Douai 1865 – 1933 Paris

French Painter


Signature: Signed bottom right
Medium: Oil on canvas
Dimensions: Image size 54,50 x 81,50 cm, frame size 81 x 107 cm

Maroniez Georges Philibert Charles, born on January 17, 1865 in Douai, France. He was a French painter of genre scenes and landscapes. Martinez  was especially noted for his depictions of the sea and life of the fisher folk.

While attending law school, he also took courses at the École des Beaux-Arts of Douai and became a student of Pierre Billet. He met the painter Adrien Demont. He became a student of the master teachers and artists Mr. & Mrs. Demont-Breton. At the age of 22 he started exhibiting peasant genre and landscape scenes in Douai and Paris.

Maroniez exhibited quite successfully at the Salon des Artists Français and was elected a full member in 1889. The Salon awarded him an honorable mention and third place medal in 1891 and a second-place medal in 1906.

Maroniez also became interested in photography and he travelled throughout the Mediterranean, North Africa and the Middle East.
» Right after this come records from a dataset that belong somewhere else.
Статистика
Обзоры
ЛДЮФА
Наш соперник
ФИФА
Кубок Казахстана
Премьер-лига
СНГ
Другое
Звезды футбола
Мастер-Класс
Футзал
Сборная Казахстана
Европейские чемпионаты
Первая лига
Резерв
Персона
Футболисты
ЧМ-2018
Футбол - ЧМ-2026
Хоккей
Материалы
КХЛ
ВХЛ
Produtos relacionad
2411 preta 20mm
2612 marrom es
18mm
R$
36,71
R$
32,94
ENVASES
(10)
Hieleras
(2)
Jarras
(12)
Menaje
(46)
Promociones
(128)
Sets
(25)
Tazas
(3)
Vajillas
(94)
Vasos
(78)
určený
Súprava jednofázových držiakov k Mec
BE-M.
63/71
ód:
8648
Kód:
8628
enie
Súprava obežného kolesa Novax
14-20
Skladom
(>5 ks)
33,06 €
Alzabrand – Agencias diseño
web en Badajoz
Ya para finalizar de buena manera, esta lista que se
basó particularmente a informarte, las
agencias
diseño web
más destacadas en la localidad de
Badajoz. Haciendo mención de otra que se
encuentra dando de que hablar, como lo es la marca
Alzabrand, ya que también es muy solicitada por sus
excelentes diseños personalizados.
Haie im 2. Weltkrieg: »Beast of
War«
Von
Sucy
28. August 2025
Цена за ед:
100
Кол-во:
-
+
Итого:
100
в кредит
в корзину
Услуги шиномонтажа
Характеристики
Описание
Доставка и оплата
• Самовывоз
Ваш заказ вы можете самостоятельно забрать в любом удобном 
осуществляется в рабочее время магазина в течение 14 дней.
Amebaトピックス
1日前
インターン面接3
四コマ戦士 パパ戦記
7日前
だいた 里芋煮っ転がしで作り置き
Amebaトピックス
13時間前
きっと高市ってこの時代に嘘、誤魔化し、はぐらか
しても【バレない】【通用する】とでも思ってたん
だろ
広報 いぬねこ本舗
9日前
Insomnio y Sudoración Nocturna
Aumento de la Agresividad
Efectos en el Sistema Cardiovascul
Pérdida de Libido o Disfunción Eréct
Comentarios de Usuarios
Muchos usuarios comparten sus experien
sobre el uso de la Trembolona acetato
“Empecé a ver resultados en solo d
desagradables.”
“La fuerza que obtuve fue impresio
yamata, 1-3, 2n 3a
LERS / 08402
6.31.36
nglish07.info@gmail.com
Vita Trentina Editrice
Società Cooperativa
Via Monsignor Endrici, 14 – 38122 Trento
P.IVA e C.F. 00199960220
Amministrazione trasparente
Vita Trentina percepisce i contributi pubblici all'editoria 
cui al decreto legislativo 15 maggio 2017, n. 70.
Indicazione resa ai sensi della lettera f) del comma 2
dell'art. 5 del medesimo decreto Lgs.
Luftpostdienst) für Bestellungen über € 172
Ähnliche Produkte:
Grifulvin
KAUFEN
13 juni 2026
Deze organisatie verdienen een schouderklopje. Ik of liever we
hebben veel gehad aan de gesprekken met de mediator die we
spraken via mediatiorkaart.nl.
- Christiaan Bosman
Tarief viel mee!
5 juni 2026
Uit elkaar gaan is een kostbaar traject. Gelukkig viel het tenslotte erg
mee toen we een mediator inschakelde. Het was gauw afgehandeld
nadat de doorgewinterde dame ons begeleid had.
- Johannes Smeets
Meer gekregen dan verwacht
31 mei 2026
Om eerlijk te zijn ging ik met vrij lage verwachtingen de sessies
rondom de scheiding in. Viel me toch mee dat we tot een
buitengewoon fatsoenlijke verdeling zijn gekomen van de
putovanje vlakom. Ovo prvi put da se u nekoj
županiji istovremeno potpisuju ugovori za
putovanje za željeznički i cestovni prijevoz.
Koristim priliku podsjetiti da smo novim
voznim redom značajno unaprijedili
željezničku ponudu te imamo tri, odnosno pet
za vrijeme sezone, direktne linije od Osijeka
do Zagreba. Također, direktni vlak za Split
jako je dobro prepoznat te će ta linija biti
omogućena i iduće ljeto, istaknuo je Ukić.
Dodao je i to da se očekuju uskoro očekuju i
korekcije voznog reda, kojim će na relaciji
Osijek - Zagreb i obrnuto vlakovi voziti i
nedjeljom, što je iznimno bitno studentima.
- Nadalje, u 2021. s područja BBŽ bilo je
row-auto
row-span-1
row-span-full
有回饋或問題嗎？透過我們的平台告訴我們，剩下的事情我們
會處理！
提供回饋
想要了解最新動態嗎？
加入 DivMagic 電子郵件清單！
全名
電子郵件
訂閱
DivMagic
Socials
He took over 1.600 images that are in the collection of the museum in Cambrai.

In 1905, the success of his paintings led him to resign from the judiciary, and to devote himself entirely to Art.

Defying the label of “marine painter”, he filled his genre scene paintings with Flemish realism. Using a glowing and a beautifully caressing light, he transposed the grey country roads of his birthplace with light and painted powerful landscapes. He painted also ports of Brittany, France, Belgium and the Netherlands, as well as numerous scenes of the fisherman’s life, especially at twilight or night. He captured the alluring beauty of an ocean sunset, and the peacefulness that beauty and light can give.

In August 1914, Maroniez was drafted into Military Justice. In 1918 he was created a Knight of the Légion d’Honneur. During the German occupation of North-East France, his studio was robbed, and his wife was deported, with hundreds of other French civilian hostages, to camp in Lower Saxony. The family was reunited only after the ceasefire and in 1919 they relocated in Paris. His works became very popular. He subsequently took most of his inspiration from Brittany.

He died of a heart attack in 1933 and was buried in Cambrai, France.

Today, his works can be found in private and public collections, including at the Museum in Lille, Cambrai, Douai, Boulogne (France) and in Valencia (Spain).